The state's Excise Department is mulling the idea of erasing the clause from the Special Permits and Licenses Rules 1952, which permits the granting of licences for the manufacture, sale and purchase of liquor chocolates. This means that eating, buying, making and selling alcohol-based chocolates without possessing a liquor permit will be considered a cognisable and bailable offence.
Licence to binge: On December 1, MiD DAY had reported that excise
authorities wanted all chocolatiers, shopkeepers and consumers of
alcohol-based chocolates to produce liquor licences or permits before
buying or selling them
On December 1, MiD DAY had reported that the excise authorities wanted all chocolatiers, shopkeepers and consumers of alcohol-based chocolates to produce liquor licences or permits before buying or selling them.
The department began re-thinking the feasibility of the clause last month, when the Vashi branch of the department apprehended a 25-year-old man from sector 15 of Vashi, for allegedly having alcohol-based chocolates in his possession and selling them to under-age college students.
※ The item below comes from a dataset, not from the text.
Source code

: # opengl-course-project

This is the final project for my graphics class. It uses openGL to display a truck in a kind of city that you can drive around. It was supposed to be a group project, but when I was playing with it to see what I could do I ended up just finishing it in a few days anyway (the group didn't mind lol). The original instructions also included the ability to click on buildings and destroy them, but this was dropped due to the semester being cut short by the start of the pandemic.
The man was booked under Section 65 (E) of the Bombay Prohibition Act and produced before the Thane court, to be released later on a bail of Rs 4,000.
"This case has opened the eyes of the department. We have not sold a single permit, and yet, these chocolates have flooded the market and are widely consumed by the masses, including children and college youths. The department is now thinking of ways to stop these practices. We are not earning any revenue from the sale and manufacture of liquor chocolates, and instead the law is being bent. This is why we are toying with the idea of erasing the clause from the SPLR, 1952," said a senior official of the excise department, on condition of anonymity.
Speaking to MiD DAY, A B Ghatol, joint commissioner of the department, said, "It is too early to say anything with certainty. We have collected a few liquor chocolate samples and have sent them for laboratory tests. We are waiting for the test reports to come in. The content of the liquor will be checked. We are still mulling over our decision."
Chocolate makers across the city are up in arms against the plan. "This is absurd. The government should think of a solution other than erasing the clause altogether. There must be better options. Limits need to be defined. Also, what about coffee shops and other eateries that sell these chocolates? Will they also have to acquire an alcohol permit simply to sell them? What about imported chocolates, which are sold in the shops? Do those shopkeepers also have to apply for liquor permits?" asked Andheri-based chocolate maker Alisha Fernandez.
Did you know?
Drinking alcohol without a permit is a cognisable and bailable offence. There are various penalties depending on different factors, like the quantity of liquor involved. The offence can attract a maximum fine of Rs 50,000, and imprisonment up to five years. The magnitude of the penalty puts drinking in the same category of crime as assault or rioting.